[[ Entries shown open ]]

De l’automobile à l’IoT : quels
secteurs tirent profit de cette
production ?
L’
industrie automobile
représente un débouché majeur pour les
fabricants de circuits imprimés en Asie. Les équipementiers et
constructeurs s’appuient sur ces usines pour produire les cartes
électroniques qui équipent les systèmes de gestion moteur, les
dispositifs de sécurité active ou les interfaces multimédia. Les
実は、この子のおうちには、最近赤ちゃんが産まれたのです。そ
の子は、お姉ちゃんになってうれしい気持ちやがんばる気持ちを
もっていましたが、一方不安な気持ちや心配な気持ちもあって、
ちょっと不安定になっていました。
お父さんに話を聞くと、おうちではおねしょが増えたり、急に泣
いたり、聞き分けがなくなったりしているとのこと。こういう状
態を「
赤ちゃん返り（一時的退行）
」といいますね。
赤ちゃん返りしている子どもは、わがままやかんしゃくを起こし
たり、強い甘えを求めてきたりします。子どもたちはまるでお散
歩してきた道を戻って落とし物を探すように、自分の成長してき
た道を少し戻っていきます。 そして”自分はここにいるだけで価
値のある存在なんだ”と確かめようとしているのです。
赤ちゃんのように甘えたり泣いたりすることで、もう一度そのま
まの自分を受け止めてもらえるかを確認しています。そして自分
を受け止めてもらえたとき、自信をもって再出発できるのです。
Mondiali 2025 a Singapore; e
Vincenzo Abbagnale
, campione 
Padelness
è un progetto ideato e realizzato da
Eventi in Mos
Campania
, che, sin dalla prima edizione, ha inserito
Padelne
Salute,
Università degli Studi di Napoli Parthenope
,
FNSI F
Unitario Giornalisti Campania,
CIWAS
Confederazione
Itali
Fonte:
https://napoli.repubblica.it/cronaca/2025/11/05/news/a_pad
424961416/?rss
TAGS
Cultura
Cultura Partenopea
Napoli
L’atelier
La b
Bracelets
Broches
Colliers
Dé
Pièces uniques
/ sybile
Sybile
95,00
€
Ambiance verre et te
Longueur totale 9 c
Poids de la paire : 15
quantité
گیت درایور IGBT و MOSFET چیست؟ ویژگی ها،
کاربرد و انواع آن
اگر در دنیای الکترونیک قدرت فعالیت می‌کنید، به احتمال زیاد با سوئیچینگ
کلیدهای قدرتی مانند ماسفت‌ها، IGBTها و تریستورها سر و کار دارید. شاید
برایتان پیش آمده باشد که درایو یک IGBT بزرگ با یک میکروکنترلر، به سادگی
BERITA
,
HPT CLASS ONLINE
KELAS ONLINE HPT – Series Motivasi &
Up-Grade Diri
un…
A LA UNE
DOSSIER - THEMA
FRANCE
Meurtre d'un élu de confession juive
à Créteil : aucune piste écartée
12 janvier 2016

[[ Entries shown closed ]]

**What is being asked**.
Go through the material above, and wherever a line holds the word "ONLINE", copy it.

**Exercise solution**.
HPT CLASS ONLINE
KELAS ONLINE HPT – Series Motivasi &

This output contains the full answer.